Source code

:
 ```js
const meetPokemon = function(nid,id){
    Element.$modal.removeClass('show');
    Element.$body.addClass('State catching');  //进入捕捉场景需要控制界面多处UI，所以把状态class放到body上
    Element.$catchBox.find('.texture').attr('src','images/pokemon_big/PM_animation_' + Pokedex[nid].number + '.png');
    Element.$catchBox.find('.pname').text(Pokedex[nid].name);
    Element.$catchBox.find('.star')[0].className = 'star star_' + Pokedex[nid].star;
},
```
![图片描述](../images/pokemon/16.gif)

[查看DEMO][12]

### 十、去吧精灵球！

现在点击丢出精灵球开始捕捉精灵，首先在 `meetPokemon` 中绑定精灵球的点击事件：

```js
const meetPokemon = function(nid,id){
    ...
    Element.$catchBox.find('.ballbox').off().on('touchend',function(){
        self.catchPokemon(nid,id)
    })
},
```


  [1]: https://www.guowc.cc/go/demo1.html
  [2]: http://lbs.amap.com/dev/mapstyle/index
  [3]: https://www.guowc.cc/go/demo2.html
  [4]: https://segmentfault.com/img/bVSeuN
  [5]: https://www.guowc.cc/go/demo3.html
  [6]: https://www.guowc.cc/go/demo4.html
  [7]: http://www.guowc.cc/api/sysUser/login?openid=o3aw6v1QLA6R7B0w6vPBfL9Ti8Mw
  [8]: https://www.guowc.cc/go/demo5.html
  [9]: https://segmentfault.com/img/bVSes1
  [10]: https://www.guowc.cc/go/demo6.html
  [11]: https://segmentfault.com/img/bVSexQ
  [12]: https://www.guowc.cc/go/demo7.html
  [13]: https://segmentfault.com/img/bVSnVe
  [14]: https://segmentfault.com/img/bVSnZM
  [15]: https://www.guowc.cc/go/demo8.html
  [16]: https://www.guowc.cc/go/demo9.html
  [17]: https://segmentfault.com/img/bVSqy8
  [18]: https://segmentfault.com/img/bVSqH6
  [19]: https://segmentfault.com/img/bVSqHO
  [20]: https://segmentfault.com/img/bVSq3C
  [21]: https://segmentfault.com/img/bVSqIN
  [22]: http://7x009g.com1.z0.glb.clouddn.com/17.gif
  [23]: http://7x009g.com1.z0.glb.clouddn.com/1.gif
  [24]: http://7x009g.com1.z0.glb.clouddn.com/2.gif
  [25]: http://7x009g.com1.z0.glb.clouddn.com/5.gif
+---+
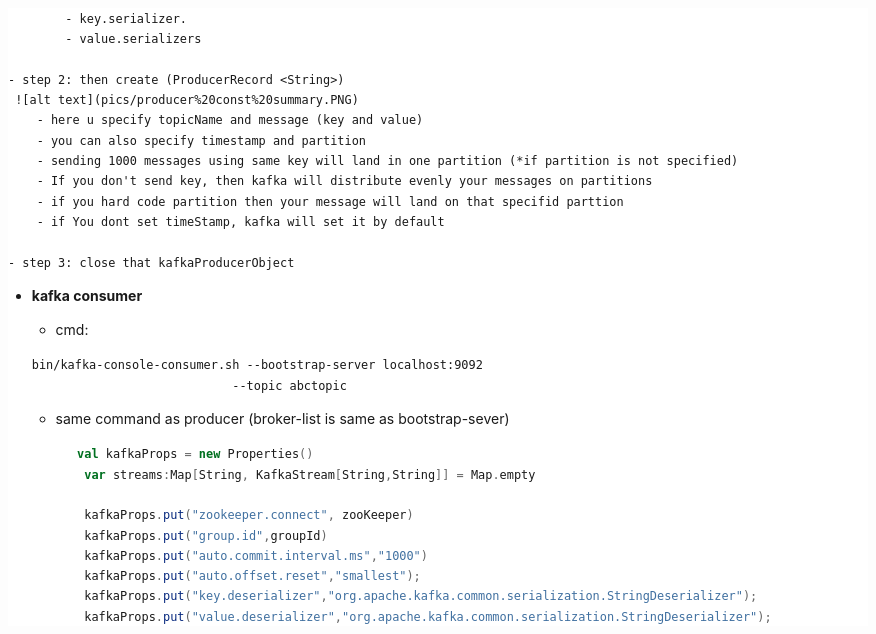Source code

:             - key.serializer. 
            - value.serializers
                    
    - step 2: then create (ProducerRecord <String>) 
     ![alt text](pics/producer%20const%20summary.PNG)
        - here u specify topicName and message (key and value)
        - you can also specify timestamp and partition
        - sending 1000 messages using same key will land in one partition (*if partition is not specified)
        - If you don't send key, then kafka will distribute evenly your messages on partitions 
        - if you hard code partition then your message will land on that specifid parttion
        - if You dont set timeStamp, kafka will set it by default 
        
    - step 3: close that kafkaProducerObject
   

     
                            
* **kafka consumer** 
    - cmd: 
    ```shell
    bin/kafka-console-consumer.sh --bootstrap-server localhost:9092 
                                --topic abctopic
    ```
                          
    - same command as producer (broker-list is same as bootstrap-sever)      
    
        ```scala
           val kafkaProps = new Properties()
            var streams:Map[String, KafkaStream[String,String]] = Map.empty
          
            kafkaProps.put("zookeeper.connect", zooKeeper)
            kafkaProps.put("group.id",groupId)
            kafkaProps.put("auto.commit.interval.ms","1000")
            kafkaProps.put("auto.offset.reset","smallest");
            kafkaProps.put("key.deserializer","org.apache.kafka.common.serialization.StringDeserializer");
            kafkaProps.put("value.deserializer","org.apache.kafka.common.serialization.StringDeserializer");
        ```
+---+
*ASSIGNMENT*:
For this task, write out exactly the lines of the entries above, starting at the line with "[3]: https://www.guowc.cc/go/demo2.html" and ending at the line with "[25]: http://7x009g.com1.z0.glb.clouddn.com/5.gif", both included, and no others.

*WRITTEN REPLY*:
  [3]: https://www.guowc.cc/go/demo2.html
  [4]: https://segmentfault.com/img/bVSeuN
  [5]: https://www.guowc.cc/go/demo3.html
  [6]: https://www.guowc.cc/go/demo4.html
  [7]: http://www.guowc.cc/api/sysUser/login?openid=o3aw6v1QLA6R7B0w6vPBfL9Ti8Mw
  [8]: https://www.guowc.cc/go/demo5.html
  [9]: https://segmentfault.com/img/bVSes1
  [10]: https://www.guowc.cc/go/demo6.html
  [11]: https://segmentfault.com/img/bVSexQ
  [12]: https://www.guowc.cc/go/demo7.html
  [13]: https://segmentfault.com/img/bVSnVe
  [14]: https://segmentfault.com/img/bVSnZM
  [15]: https://www.guowc.cc/go/demo8.html
  [16]: https://www.guowc.cc/go/demo9.html
  [17]: https://segmentfault.com/img/bVSqy8
  [18]: https://segmentfault.com/img/bVSqH6
  [19]: https://segmentfault.com/img/bVSqHO
  [20]: https://segmentfault.com/img/bVSq3C
  [21]: https://segmentfault.com/img/bVSqIN
  [22]: http://7x009g.com1.z0.glb.clouddn.com/17.gif
  [23]: http://7x009g.com1.z0.glb.clouddn.com/1.gif
  [24]: http://7x009g.com1.z0.glb.clouddn.com/2.gif
  [25]: http://7x009g.com1.z0.glb.clouddn.com/5.gif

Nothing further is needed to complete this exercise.